Dataset excerpts:

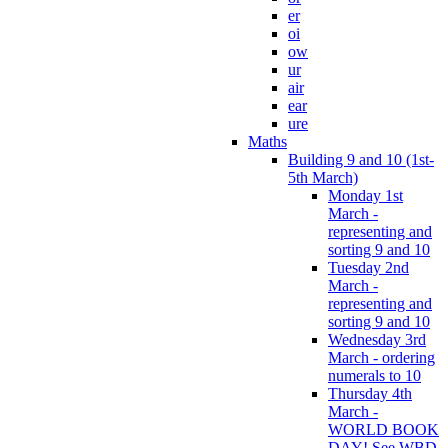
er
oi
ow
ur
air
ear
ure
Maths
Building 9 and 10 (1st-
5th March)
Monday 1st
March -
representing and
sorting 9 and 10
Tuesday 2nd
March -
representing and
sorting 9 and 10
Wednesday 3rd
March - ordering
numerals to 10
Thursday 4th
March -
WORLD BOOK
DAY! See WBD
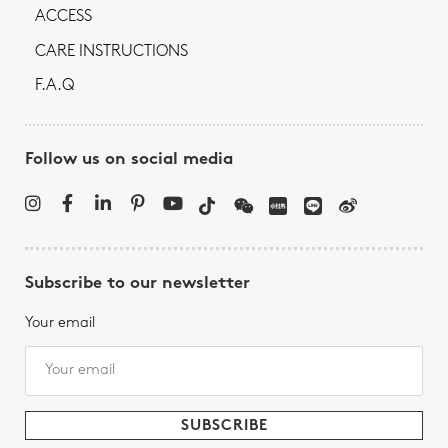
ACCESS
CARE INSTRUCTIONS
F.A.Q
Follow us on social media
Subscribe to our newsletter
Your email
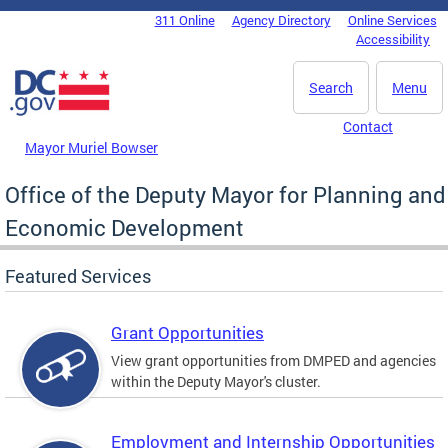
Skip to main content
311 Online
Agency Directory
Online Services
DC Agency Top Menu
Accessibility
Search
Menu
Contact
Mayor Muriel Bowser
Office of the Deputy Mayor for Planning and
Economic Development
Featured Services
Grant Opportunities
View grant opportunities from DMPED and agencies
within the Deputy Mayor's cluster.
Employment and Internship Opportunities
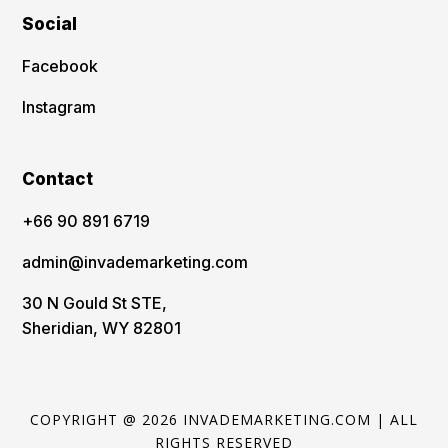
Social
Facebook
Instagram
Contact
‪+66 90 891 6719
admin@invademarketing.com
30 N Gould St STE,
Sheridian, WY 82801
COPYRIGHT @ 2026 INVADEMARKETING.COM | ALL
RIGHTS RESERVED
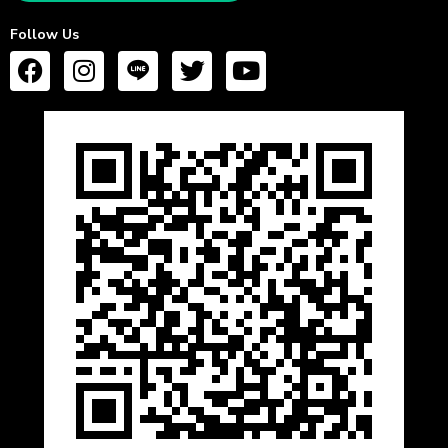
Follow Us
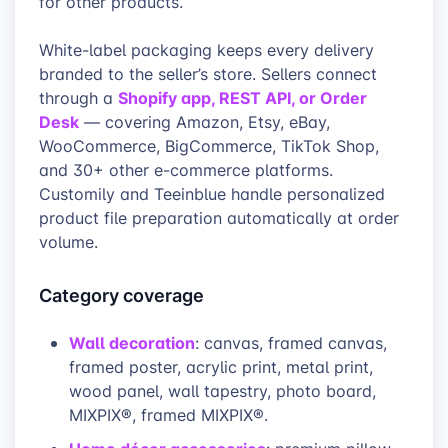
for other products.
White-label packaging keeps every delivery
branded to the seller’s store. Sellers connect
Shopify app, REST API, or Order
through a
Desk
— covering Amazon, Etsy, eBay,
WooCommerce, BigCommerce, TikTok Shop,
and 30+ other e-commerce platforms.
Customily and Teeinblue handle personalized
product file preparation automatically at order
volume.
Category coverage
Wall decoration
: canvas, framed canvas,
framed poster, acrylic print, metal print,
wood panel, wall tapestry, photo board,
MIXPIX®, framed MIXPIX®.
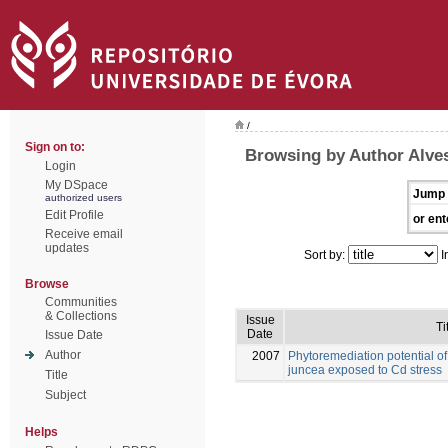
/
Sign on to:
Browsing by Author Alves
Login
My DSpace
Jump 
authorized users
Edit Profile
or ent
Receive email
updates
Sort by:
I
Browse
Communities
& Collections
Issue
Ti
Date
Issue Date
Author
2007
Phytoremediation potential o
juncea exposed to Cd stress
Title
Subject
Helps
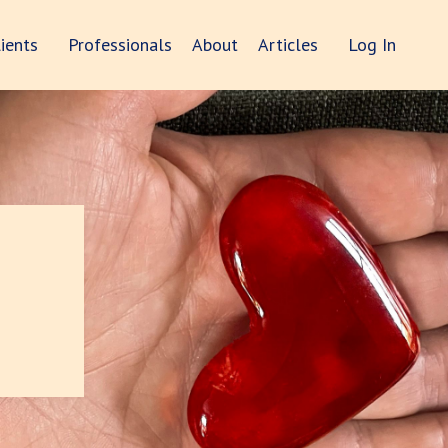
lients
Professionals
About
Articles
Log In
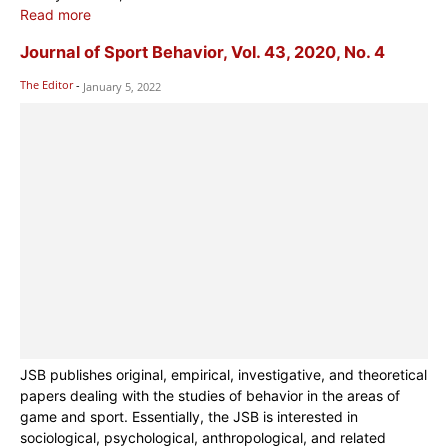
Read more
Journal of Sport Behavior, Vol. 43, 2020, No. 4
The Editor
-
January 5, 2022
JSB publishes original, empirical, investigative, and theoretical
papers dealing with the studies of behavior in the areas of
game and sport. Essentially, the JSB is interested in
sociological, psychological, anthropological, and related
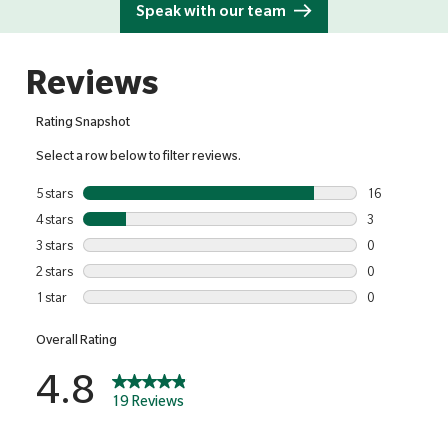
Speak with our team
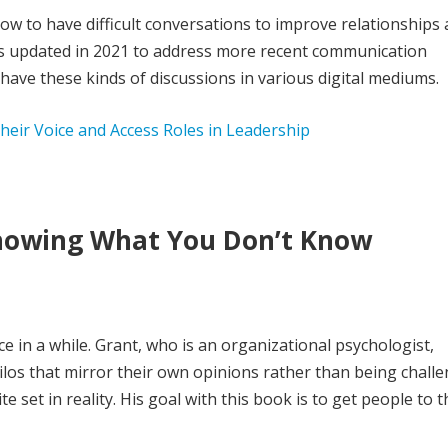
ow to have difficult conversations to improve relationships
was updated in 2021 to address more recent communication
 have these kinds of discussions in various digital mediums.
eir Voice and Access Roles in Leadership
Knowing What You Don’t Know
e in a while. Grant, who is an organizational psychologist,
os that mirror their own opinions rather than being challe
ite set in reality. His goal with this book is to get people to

Problem requirements: Exactly the lines from the line that contains "wood panel, wall" through the last line above, and no other lines, must be output, with pictures excluded.

Your response:
wood panel, wall tapestry, photo board,
MIXPIX®, framed MIXPIX®.
/
Sign on to:
Browsing by Author Alves
Login
My DSpace
Jump 
authorized users
Edit Profile
or ent
Receive email
updates
Sort by:
I
Browse
Communities
& Collections
Issue
Ti
Date
Issue Date
Author
2007
Phytoremediation potential o
juncea exposed to Cd stress
Title
Subject
Helps
lients
Professionals
About
Articles
Log In
Read more
Journal of Sport Behavior, Vol. 43, 2020, No. 4
The Editor
-
January 5, 2022
JSB publishes original, empirical, investigative, and theoretical
papers dealing with the studies of behavior in the areas of
game and sport. Essentially, the JSB is interested in
sociological, psychological, anthropological, and related
Speak with our team
ow to have difficult conversations to improve relationships
was updated in 2021 to address more recent communication
 have these kinds of discussions in various digital mediums.
eir Voice and Access Roles in Leadership
Knowing What You Don’t Know
e in a while. Grant, who is an organizational psychologist,
os that mirror their own opinions rather than being challe
ite set in reality. His goal with this book is to get people to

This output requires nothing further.